私がさいたま市役所に新人として入職し、最初に配属された環境対策課という部署では、朝の机拭きと珈琲を淹れることとは別に、市内の事業者を対象とした研修会の開催を担当させてもらいました。

この仕事は、私が”なっていく”ための最初の仕事として、とても有効なものでした。

研修会なので、内容を考えるのはもちろん、講師や会場との調整、周知・集客、発注、当日のロジ周りなどをひと通り経験できました。
準備の過程では、公用車の手配のために庁舎管理課にも連絡し、挨拶をする部長のスケジュールも押さえ、課長以下スタッフのタイムスケジュールも調整し、事前の打ち合わせなども準備しました。
庁外の人に初めてメールで仕事の依頼をしたのもこのときが初めてでしたし、印刷物のための見積書の徴収も初めて経験できました。
どの作業も新人が先輩の助言を得ながら実行できる難易度になっていて、作業を重ねながら、課の中だけではなく市役所内外の様々な人や仕組みを知ることができるとてもいい仕事だったと思います。

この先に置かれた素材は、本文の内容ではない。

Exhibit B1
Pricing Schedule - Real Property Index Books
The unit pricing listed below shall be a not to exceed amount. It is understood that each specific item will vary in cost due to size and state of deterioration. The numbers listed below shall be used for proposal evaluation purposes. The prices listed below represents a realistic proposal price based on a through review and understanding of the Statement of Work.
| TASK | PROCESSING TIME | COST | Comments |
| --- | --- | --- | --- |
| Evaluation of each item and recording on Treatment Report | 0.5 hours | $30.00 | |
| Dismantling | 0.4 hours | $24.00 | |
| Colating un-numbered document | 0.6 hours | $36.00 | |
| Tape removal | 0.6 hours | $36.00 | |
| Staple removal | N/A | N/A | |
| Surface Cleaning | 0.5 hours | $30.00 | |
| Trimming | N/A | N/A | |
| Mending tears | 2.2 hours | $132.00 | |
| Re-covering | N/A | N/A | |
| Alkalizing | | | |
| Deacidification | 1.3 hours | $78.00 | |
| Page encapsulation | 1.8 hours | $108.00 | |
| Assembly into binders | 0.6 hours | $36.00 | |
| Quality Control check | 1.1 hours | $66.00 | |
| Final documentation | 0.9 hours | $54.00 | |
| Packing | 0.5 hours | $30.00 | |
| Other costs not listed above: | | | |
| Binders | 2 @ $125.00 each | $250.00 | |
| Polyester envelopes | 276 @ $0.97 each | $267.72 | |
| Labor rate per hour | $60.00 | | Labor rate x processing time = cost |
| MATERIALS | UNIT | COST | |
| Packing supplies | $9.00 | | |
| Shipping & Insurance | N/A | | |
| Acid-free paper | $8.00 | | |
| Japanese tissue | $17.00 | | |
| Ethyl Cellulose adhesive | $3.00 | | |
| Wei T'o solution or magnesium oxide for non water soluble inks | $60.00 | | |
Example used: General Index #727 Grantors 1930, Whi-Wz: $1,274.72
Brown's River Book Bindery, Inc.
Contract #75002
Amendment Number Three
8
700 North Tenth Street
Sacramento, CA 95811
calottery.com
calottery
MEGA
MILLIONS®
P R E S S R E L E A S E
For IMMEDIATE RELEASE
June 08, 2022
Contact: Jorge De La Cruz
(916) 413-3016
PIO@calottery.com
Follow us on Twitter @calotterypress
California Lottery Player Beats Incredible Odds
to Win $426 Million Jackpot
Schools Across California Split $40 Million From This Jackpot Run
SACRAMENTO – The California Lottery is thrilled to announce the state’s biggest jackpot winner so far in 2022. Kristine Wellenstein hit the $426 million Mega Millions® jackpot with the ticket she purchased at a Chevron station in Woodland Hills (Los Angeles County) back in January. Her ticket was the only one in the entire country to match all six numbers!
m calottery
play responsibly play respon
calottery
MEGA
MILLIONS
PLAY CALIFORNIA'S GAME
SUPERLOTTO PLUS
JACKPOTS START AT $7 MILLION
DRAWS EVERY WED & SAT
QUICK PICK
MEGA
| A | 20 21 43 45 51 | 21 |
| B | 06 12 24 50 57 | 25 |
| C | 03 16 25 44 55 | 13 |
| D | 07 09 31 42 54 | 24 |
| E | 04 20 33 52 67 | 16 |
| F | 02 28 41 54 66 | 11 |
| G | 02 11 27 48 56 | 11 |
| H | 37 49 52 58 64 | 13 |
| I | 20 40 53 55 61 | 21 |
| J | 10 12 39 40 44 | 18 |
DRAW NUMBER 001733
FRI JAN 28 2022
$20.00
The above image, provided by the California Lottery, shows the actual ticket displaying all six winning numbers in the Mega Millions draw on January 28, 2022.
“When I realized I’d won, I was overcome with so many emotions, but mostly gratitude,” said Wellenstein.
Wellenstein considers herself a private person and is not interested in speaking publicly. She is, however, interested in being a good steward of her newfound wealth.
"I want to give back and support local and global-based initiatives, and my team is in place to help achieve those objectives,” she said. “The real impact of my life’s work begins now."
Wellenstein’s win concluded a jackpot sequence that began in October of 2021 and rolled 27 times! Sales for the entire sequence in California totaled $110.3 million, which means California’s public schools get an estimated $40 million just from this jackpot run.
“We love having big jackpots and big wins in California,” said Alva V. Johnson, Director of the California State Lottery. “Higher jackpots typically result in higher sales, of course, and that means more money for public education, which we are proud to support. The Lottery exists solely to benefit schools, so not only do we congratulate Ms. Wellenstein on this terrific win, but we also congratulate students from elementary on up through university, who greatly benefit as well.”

(そのことに気付くのは、何年も先でしたが)

6月に研修会が終わる頃には、職場での仕事にもある程度慣れることができ、先輩たちとも仲良くなることができていました。



この正統的周辺参加の「周辺的な作業から徐々に中心的な作業を担えるようになりながら、チームの構成員になっていく」という考え方は、新人の場合だけではなく、異動先での定着などでも同様です。

前の部署でどんなに活躍していたエース職員でも、最初は周辺的な作業から任され、徐々に自分の居場所をつくりながら、中心的な作業を任せてもらえるようになっていきます。
異動して着任したばかりの頃は、妙に周りは忙しそうにしているのに「自分は何をやったらいいんだろう?」と感じることってありますよね。そういうときこそ、チームの中の周辺的な作業を積極的に探し出してどんどん片付けていくのです。
広報誌の校正でも、問い合わせの電話の対応でも、文書の回覧でも、休日出勤の当番表の作成でも、周辺的な作業を片っ端から引き受けていくと、元からその職場にいる他のメンバーからの信頼残高も貯まっていき、”なっていく”過程を高速で駆け上がっていくことになります。
「私はもっと難しい作業ができるから、そういう仕事をください」という気持ちは一旦脇に置いて、周辺的な作業を片っ端から引き受けながら徐々により重要な仕事を拾いにいくことを繰り返していけば、”そういう仕事”を任せてもらえる場所へ短期間で駆け上がることができるのではないでしょうか。


職場では様々な”周辺的な作業”が発生します。

個人は、新しい職場で成長し、メンバーとして居場所を得るため
組織は、転入者が他のメンバーから認められ、チームに定着するため

それぞれの立場で雑用を有効に活用するとよさそうですね。


あ、ちなみにどういう作業を担いながら、どうやってメンバーとの関係性を構築していくかという考え方は、地域活動のグループやNPOなどでも有効だと思います。


皆さんは、いかがお考えでしょうか。